- Opening Delimiter -
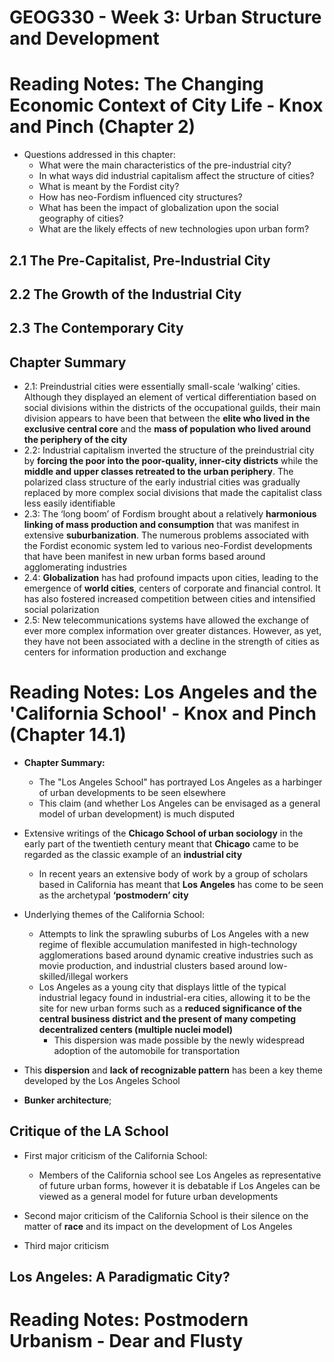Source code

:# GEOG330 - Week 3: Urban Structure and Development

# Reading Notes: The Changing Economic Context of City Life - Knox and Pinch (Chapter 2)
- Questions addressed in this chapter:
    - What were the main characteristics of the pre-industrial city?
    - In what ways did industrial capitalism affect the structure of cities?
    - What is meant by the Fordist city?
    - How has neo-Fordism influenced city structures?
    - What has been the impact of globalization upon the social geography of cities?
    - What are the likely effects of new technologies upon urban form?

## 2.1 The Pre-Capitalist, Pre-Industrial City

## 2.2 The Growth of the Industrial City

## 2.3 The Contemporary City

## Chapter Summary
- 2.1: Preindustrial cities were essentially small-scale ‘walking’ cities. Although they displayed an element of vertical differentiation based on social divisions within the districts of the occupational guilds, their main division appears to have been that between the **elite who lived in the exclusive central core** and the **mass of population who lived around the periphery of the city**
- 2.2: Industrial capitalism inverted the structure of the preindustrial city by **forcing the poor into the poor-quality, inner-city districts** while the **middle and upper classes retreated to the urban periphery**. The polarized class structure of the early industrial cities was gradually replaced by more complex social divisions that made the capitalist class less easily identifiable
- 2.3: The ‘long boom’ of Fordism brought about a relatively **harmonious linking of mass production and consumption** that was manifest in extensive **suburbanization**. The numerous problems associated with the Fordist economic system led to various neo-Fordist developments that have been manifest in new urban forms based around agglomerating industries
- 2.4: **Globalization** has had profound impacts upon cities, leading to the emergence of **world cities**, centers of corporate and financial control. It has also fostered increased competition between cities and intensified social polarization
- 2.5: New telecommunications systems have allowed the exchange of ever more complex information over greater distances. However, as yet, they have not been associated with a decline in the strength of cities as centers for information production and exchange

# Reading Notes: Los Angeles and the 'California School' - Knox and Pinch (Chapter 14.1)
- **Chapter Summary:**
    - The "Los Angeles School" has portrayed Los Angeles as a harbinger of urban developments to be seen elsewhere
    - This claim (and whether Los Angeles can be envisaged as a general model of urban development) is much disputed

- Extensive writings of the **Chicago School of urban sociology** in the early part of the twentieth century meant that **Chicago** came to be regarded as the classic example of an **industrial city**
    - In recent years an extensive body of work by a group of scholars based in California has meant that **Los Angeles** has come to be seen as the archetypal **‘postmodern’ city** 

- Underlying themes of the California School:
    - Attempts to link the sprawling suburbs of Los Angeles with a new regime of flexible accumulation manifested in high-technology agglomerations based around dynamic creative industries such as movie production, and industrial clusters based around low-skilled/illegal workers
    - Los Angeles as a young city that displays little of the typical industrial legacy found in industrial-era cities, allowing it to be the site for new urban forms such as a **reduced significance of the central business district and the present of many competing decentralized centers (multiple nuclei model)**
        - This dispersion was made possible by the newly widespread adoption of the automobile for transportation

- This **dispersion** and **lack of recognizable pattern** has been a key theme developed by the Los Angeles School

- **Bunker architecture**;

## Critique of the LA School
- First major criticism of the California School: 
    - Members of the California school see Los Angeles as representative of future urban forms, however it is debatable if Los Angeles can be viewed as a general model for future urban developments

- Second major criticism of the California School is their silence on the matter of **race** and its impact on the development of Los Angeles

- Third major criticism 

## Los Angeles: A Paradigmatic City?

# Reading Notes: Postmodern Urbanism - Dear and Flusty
- Closing Delimiter -
- Opening Delimiter -
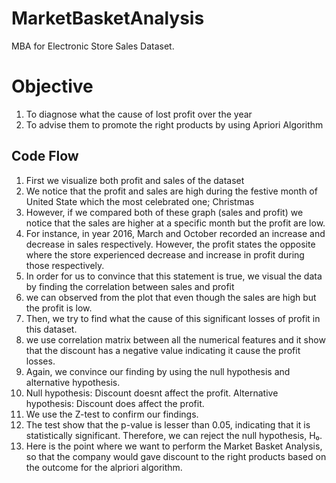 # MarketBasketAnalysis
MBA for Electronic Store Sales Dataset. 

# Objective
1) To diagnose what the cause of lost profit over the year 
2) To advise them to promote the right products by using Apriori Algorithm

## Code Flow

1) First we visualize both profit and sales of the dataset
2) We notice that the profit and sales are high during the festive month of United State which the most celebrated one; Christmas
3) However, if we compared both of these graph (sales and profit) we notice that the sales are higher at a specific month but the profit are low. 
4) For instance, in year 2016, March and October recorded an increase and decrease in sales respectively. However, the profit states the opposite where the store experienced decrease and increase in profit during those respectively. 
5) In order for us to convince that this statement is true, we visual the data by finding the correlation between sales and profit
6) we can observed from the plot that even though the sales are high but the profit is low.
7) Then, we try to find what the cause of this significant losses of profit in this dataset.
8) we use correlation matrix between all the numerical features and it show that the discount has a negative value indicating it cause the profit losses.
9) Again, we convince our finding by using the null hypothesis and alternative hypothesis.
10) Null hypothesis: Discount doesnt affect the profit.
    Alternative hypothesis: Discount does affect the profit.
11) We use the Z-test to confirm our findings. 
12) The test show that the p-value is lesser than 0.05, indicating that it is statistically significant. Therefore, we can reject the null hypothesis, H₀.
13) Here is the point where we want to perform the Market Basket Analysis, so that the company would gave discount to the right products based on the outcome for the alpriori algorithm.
- Closing Delimiter -
- Opening Delimiter -
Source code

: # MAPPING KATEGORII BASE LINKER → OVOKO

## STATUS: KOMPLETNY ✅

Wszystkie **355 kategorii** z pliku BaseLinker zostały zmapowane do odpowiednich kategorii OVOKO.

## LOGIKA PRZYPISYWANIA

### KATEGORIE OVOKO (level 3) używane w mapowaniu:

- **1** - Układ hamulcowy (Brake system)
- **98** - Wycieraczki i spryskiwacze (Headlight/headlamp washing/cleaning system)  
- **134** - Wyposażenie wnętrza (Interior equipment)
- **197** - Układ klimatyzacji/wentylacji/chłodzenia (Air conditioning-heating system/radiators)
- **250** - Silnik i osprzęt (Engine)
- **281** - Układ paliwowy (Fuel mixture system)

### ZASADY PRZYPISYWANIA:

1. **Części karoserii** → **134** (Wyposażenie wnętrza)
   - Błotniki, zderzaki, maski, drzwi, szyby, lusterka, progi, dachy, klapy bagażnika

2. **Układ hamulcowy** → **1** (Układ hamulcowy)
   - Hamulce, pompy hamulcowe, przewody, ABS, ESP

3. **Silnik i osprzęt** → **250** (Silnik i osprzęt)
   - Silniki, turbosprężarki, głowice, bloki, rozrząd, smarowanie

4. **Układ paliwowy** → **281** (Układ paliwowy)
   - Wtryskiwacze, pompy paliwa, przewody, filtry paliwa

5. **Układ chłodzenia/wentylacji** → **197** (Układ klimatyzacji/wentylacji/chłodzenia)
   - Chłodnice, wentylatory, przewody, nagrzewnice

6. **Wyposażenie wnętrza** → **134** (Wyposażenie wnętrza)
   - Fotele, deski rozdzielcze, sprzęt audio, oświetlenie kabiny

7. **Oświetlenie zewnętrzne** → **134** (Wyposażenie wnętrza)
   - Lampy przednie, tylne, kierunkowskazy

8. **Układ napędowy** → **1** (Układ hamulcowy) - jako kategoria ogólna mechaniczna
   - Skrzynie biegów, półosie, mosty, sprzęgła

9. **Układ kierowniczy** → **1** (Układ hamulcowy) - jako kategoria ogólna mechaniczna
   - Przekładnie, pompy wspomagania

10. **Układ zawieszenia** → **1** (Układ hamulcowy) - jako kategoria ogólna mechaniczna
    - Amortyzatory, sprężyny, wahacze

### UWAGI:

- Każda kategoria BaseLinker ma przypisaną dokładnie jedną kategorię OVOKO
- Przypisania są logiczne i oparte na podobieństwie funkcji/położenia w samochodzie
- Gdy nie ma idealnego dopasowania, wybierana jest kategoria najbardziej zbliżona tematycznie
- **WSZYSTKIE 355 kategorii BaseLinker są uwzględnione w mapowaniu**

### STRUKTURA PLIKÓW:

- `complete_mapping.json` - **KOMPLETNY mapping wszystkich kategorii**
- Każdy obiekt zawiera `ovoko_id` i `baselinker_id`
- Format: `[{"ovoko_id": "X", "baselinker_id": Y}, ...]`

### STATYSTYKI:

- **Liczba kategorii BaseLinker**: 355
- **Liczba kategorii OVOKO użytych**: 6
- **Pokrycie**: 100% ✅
- Closing Delimiter -
# TASK REQUIREMENTS
Write out only the lines that run from the line containing "# Objective" through the line containing "3) However, if", both included, exactly as they appear above.

# RESPONSE AREA
# Objective
1) To diagnose what the cause of lost profit over the year 
2) To advise them to promote the right products by using Apriori Algorithm

## Code Flow

1) First we visualize both profit and sales of the dataset
2) We notice that the profit and sales are high during the festive month of United State which the most celebrated one; Christmas
3) However, if we compared both of these graph (sales and profit) we notice that the sales are higher at a specific month but the profit are low. 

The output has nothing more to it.